=== Given passage ===

It must sound really bizarre but it was fun and didn’t hurt anyone which is my own litmus test of if you should go along with something strange and silly or not. And they don’t have it anymore, when I was in college some of the con heads got super pissy that the staff who were also mods on the forums were becoming popular with the con goers (since we talked with them and hung out grabbing food at cons, y’all, we’re all people here and make friends…) so they completely changed the forums one weekend while the main mod was on vacation, locked them out, and that was the end of that. (Well, for at least a few years there was a secretly saved duplicate of the forums elsewhere that was linked to some of us were we heard this explained all in detail, ain’t no drama like con drama!)

What was the first fandom you got really invested in? How did you express your fandom? I guess the first fandom I got invested in in general was Avatar: The Last Airbender, I’m not sure if any other anime/manga/etc I’ve enjoyed has ever had the same scope and size to generate a large, stable fandom. And it was a combination of both the show and fandom that got me into sewing actually, I really wanted an Appa plushie but this was when they were only sold at the theme parks and not year round so I was out of luck in December. So, since I did know how to sew, I made my own plushie, posted it on the AvatarSpirit forums, and got so much of a response back that I went hey, I bet I could do more of these and get more praise, which has spiraled into my deep obsession of making plushies today.

When and why did you start blogging about anime and manga? For someone who hated book reports I found out that I kinda liked talking about what I was reading/watching/listening to? I was trying really hard to keep my Livejournal like a real daily journal so of course anime came up sometimes and I really managed to keep it up first there and then on my own blog for years. I only fell behind in December last year and still just can’t muster the energy to devote time again into it.

For you, what’s the biggest contrast between anime fandom then and anime fandom today? The biggest difference I see between the anime fandom of 2007-ish and 2017 is the size. This is almost certainly partially due to the fact that I went to a high school of only 600 people and none of my friends lived in the same county as me so I was frustratingly alone in general outside of school hours (I wouldn’t get on social media in a big way until I got my college laptop) but even with that I feel like it’s not just my world that’s grown bigger, anime and manga has grown bigger too. It’s strange since technically 2007 should’ve been the end of the “bubble” years, fandom should be smaller! And yet I see even more references all over the place, from daily newspaper cartoons to themed restaurants, today and that tells me that anime and its assorted fandoms are here to stay.

=== Extracted information ===

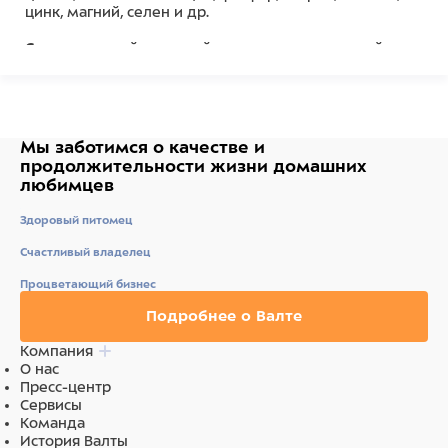
цинк, магний, селен и др.
Селен
- редкий и ценный антиоксидант, который
борется со свободными радикалами, поддерживая
антиоксидантную защиту.
Био-камень имеет форму
сердца
, он содержит
цветы
лаванды
, которые обладают
Мы заботимся о качестве
и
антибактериальными свойствами.
продолжительности жизни
домашних
любимцев
Степень твердости
75 единиц (параметр SHORE C).
Здоровый питомец
Состав
Счастливый владелец
Минералы, лаванда, натуральные красители
Процветающий бизнес
(одобрены ЕС).
Подробнее о Валте
Питательные добавки:
: кальций 36%, фосфор 0,084%,
магний 0,002%, натрий 0,016%.
Компания
О нас
Ингредиенты
Пресс-центр
Сервисы
Минералы, лаванда, натуральные красители
Команда
(одобрены ЕС).
История Валты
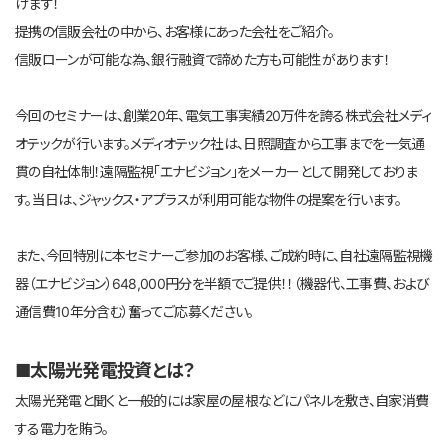
けます！
提携の信販会社の中から、お客様にあった会社をご紹介。
信販ローンが可能な為、銀行融資で諦めた方も可能性があります！
今回のセミナーは、創業20年、電気工事実績20万件を誇る株式会社メディ
オテックが行います。メディオテック社は、日照調査から工事までを一気通
貫の自社体制！遠隔監視「エナビジョン」をメーカーとして開発しておりま
す。当日は、ジャックス・アプラスが利用可能な物件の提案を行います。
また、今回特別に本セミナーご参加のお客様、ご成約時に、自社遠隔監視機
器（エナビジョン）648,000円分を半額でご提供！！（機器代、工事費、および
通信費10年分含む）奮ってご応募ください。
■太陽光発電投資とは？
太陽光発電と聞くと一般的には家屋の屋根などにパネルを敷き、自家消費
する電力を賄う。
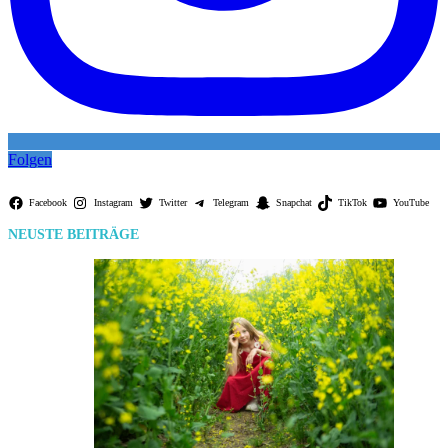
Folgen
Facebook
Instagram
Twitter
Telegram
Snapchat
TikTok
YouTube
NEUSTE BEITRÄGE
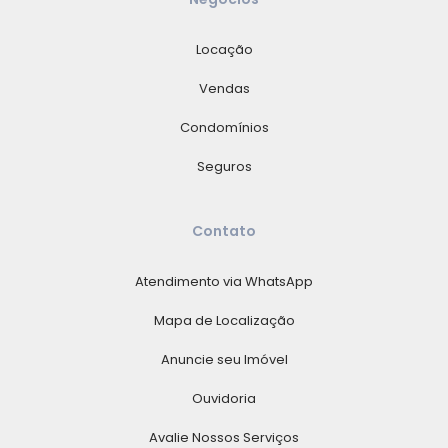
Locação
Vendas
Condomínios
Seguros
Contato
Atendimento via WhatsApp
Mapa de Localização
Anuncie seu Imóvel
Ouvidoria
Avalie Nossos Serviços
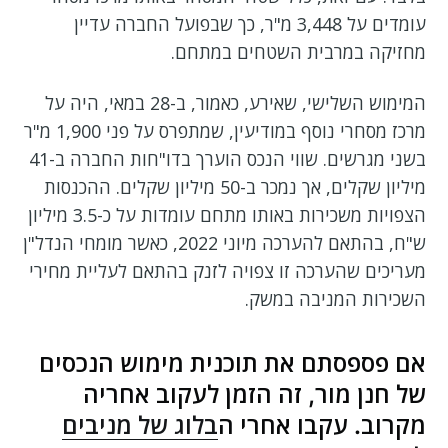
עומדים על 3,448 מ"ר, כך שבפועל החברה עדיין
מחזיקה במרבית השטחים במתחם.
המימוש השלישי, שאירע, כאמור, ב-28 במאי, היה על
מרכז מסחרי נוסף במודיעין, שמתפרס על פני 1,900 מ"ר
בשני מגרשים. שווי הנכס הוערך בדו"חות החברה ב-41
מיליון שקלים, אך נמכר ב-50 מיליון שקלים. ההכנסות
הצפויות משכירות באותו מתחם עומדות על כ-3.5 מיליון
ש"ח, בהתאם להערכה מיוני 2022, כאשר מומחי הנדל"ן
מעריכים שהערכה זו צפויה לזנק בהתאם לעליית מחירי
השכירות המניבה במשק.
אם פספסתם את תוכנית מימוש הנכסים
של חנן מור, זה הזמן לעקוב אחריה
מקרוב. עקבו אחרי ה
בלוג של מניבים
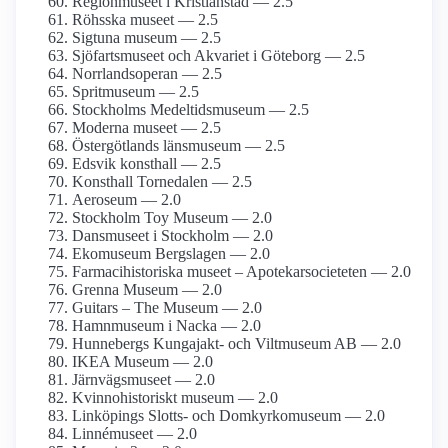
Regionmuseet i Kristianstad — 2.5
Röhsska museet — 2.5
Sigtuna museum — 2.5
Sjöfartsmuseet och Akvariet i Göteborg — 2.5
Norrlandsoperan — 2.5
Spritmuseum — 2.5
Stockholms Medeltids­museum — 2.5
Moderna museet — 2.5
Östergötlands länsmuseum — 2.5
Edsvik konsthall — 2.5
Konsthall Tornedalen — 2.5
Aeroseum — 2.0
Stockholm Toy Museum — 2.0
Dansmuseet i Stockholm — 2.0
Ekomuseum Bergslagen — 2.0
Farmaci­historiska museet – Apotekar­societeten — 2.0
Grenna Museum — 2.0
Guitars – The Museum — 2.0
Hamnmuseum i Nacka — 2.0
Hunnebergs Kungajakt- och Viltmuseum AB — 2.0
IKEA Museum — 2.0
Järnvägs­museet — 2.0
Kvinnohistoriskt museum — 2.0
Linköpings Slotts- och Domkyrko­museum — 2.0
Linnémuseet — 2.0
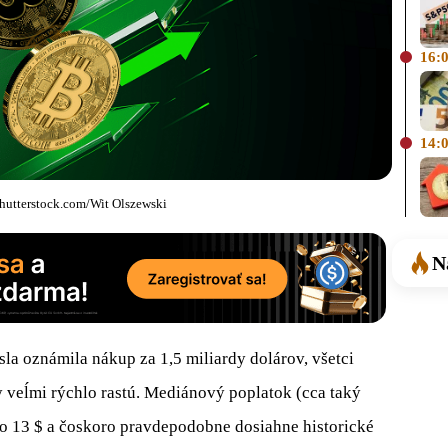
16:
14:
 shutterstock.com/Wit Olszewski
N
sla oznámila nákup za 1,5 miliardy dolárov, všetci
ky veĺmi rýchlo rastú. Mediánový poplatok (cca taký
olo 13 $ a čoskoro pravdepodobne dosiahne historické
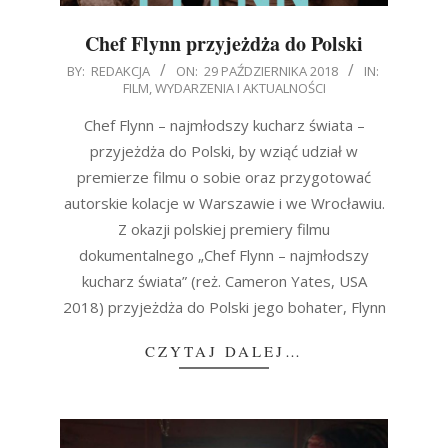
Chef Flynn przyjeżdża do Polski
2018-
BY:
REDAKCJA
ON:
29 PAŹDZIERNIKA 2018
IN:
FILM
,
WYDARZENIA I AKTUALNOŚCI
10-
29
Chef Flynn – najmłodszy kucharz świata –
przyjeżdża do Polski, by wziąć udział w
premierze filmu o sobie oraz przygotować
autorskie kolacje w Warszawie i we Wrocławiu.
Z okazji polskiej premiery filmu
dokumentalnego „Chef Flynn – najmłodszy
kucharz świata” (reż. Cameron Yates, USA
2018) przyjeżdża do Polski jego bohater, Flynn
CZYTAJ DALEJ…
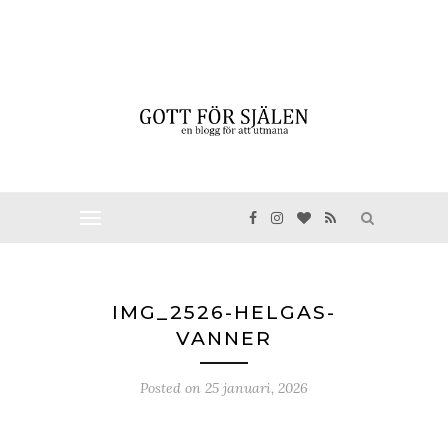
IMG_2526-HELGAS-
VANNER
Posted on
25 januari, 2026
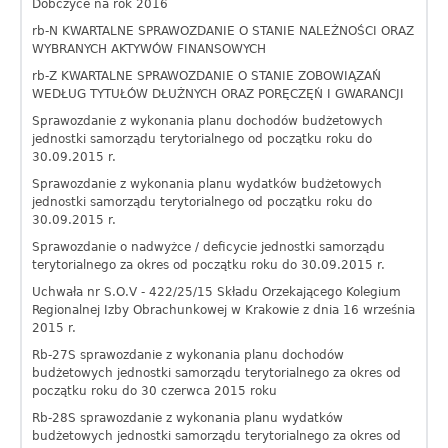
Dobczyce na rok 2016
rb-N KWARTALNE SPRAWOZDANIE O STANIE NALEŻNOŚCI ORAZ
WYBRANYCH AKTYWÓW FINANSOWYCH
rb-Z KWARTALNE SPRAWOZDANIE O STANIE ZOBOWIĄZAŃ
WEDŁUG TYTUŁÓW DŁUŻNYCH ORAZ PORĘCZĘŃ I GWARANCJI
Sprawozdanie z wykonania planu dochodów budżetowych
jednostki samorządu terytorialnego od początku roku do
30.09.2015 r.
Sprawozdanie z wykonania planu wydatków budżetowych
jednostki samorządu terytorialnego od początku roku do
30.09.2015 r.
Sprawozdanie o nadwyżce / deficycie jednostki samorządu
terytorialnego za okres od początku roku do 30.09.2015 r.
Uchwała nr S.O.V - 422/25/15 Składu Orzekającego Kolegium
Regionalnej Izby Obrachunkowej w Krakowie z dnia 16 września
2015 r.
Rb-27S sprawozdanie z wykonania planu dochodów
budżetowych jednostki samorządu terytorialnego za okres od
początku roku do 30 czerwca 2015 roku
Rb-28S sprawozdanie z wykonania planu wydatków
budżetowych jednostki samorządu terytorialnego za okres od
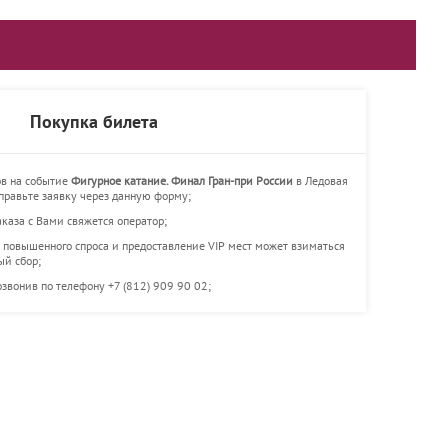
Покупка билета
ов на событие
Фигурное катание. Финал Гран-при России
в Ледовая
тправьте заявку через данную форму;
каза с Вами свяжется оператор;
 повышенного спроса и предоставление VIP мест может взиматься
ый сбор;
звонив по телефону +7 (812) 909 90 02;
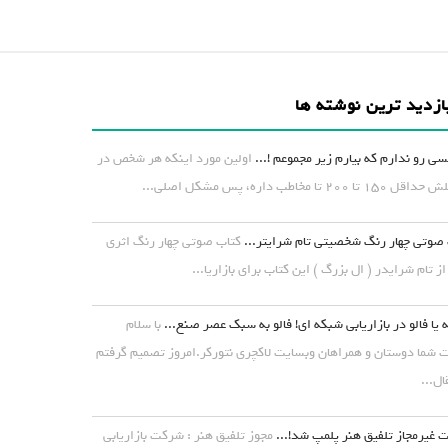
ازدید ترین نوشته ها
ی رو ندارم که بیارم زیر مجموعم !...
اولین مورد اینکه هر شخص در
۱ تا ۲۰۰ تا مخاطب داره، پس مشکل اصلی...
صوتی چهار رنگ شخصیتی تام شرایتر...
کتاب صوتی چهار رنگ اثری
از تام شرایدر ( ال بزرگ ) این کتاب برای بازاریا...
 یا فالو در بازاریابی شبکه ای! فالو به سبک عصر صنع...
با سلام
شما دوستان و همراهان وبسایت لاکچری نتورکر.امروز تصمیم گرفتم
ال...
غیرمجاز تلفیق هنر پلمپ شد!...
مجوز تلفیق هنر : شرکت بازاریابی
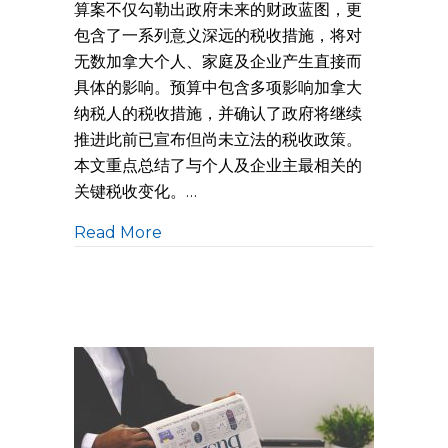
算案不仅勾勒出政府未来的财政蓝图，更
包含了一系列意义深远的税收措施，将对
无数加拿大个人、家庭及企业产生直接而
具体的影响。预算中包含多项影响加拿大
纳税人的税收措施，并确认了政府将继续
推进此前已宣布但尚未立法的税收政策。
本文重点总结了与个人及企业主最相关的
关键税收变化。…
Read More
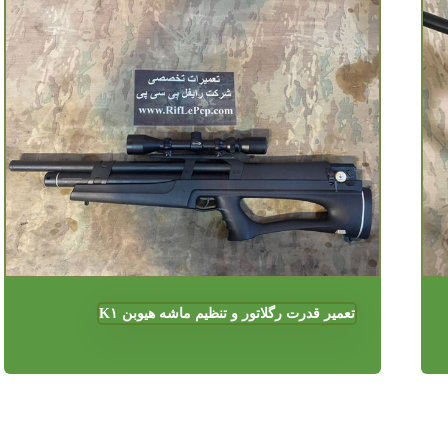
تعمیر قدرت رگلاتور و تنظیم ماشه هیوبن K۱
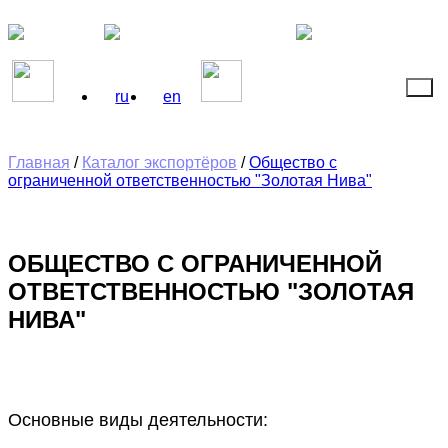
ru
en
Главная
/
Каталог экспортёров
/
Общество с
ограниченной ответственностью "Золотая Нива"
ОБЩЕСТВО С ОГРАНИЧЕННОЙ
ОТВЕТСТВЕННОСТЬЮ "ЗОЛОТАЯ
НИВА"
Основные виды деятельности:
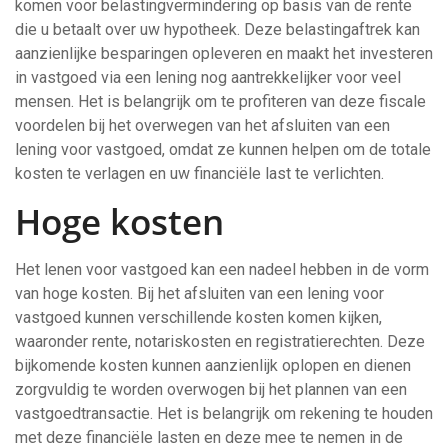
komen voor belastingvermindering op basis van de rente
die u betaalt over uw hypotheek. Deze belastingaftrek kan
aanzienlijke besparingen opleveren en maakt het investeren
in vastgoed via een lening nog aantrekkelijker voor veel
mensen. Het is belangrijk om te profiteren van deze fiscale
voordelen bij het overwegen van het afsluiten van een
lening voor vastgoed, omdat ze kunnen helpen om de totale
kosten te verlagen en uw financiële last te verlichten.
Hoge kosten
Het lenen voor vastgoed kan een nadeel hebben in de vorm
van hoge kosten. Bij het afsluiten van een lening voor
vastgoed kunnen verschillende kosten komen kijken,
waaronder rente, notariskosten en registratierechten. Deze
bijkomende kosten kunnen aanzienlijk oplopen en dienen
zorgvuldig te worden overwogen bij het plannen van een
vastgoedtransactie. Het is belangrijk om rekening te houden
met deze financiële lasten en deze mee te nemen in de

===

[Exercise prompt] Write out the anime fandom text between "When and why" and "again into it.", inclusive, substituting "online journal" for "Livejournal".

[Reply to the exercise]
When and why did you start blogging about anime and manga? For someone who hated book reports I found out that I kinda liked talking about what I was reading/watching/listening to? I was trying really hard to keep my online journal like a real daily journal so of course anime came up sometimes and I really managed to keep it up first there and then on my own blog for years. I only fell behind in December last year and still just can’t muster the energy to devote time again into it.